[Record set]

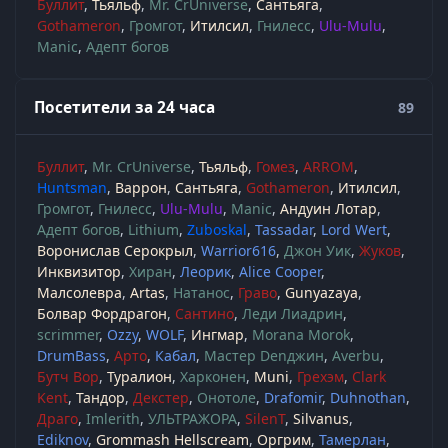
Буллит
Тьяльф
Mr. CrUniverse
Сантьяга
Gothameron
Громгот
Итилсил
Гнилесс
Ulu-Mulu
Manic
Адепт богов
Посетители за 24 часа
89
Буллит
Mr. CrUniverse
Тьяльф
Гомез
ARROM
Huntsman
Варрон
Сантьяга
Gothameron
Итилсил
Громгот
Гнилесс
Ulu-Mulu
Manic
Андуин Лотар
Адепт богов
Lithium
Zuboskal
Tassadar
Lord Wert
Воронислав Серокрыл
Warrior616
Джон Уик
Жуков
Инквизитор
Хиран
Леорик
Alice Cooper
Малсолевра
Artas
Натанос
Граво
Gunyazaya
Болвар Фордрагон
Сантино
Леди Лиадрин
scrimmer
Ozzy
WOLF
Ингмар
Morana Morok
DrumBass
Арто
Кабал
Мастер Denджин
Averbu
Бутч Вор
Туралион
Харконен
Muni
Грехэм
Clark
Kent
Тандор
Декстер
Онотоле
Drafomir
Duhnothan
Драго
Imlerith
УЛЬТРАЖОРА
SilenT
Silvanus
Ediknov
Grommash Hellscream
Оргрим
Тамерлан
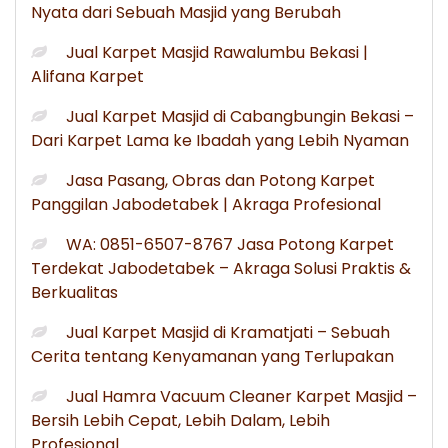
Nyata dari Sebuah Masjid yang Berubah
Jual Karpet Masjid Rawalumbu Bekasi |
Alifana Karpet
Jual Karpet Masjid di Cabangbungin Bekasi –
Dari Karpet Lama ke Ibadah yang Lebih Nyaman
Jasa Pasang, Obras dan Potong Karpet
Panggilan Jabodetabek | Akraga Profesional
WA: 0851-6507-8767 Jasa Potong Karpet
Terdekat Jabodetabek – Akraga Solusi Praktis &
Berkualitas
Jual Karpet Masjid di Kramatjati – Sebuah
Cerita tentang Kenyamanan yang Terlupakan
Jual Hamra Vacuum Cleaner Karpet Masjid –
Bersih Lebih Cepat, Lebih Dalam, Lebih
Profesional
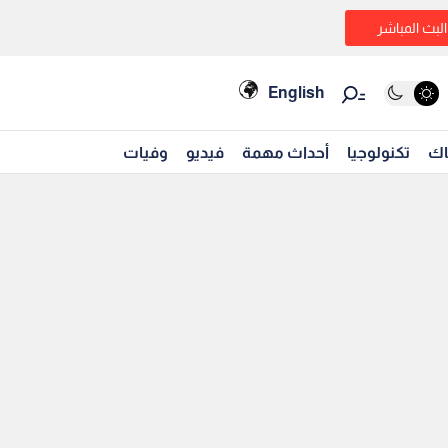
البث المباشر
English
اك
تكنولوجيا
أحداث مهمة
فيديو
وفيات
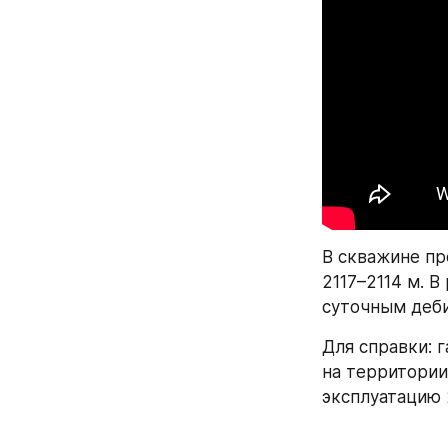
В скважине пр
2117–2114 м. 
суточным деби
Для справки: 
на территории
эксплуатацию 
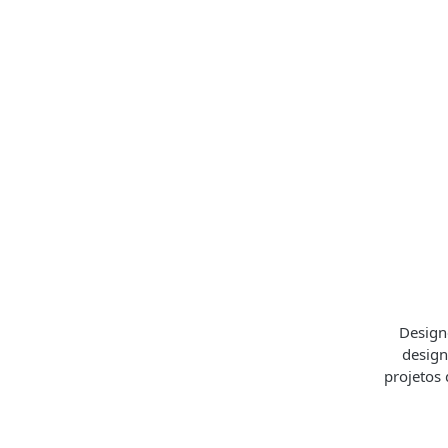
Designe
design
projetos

[/Record set]

● Task objective
Rewrite the data from the line containing "البث المباشر" through the end, putting "Français" in place of "English" and changing nothing else. Leave the pictures out.

● Result for this exercise
البث المباشر
Français
اك
تكنولوجيا
أحداث مهمة
فيديو
وفيات
В скважине пр
2117–2114 м. 
суточным деби
Для справки: 
на территории
эксплуатацию 
Designe
design
projetos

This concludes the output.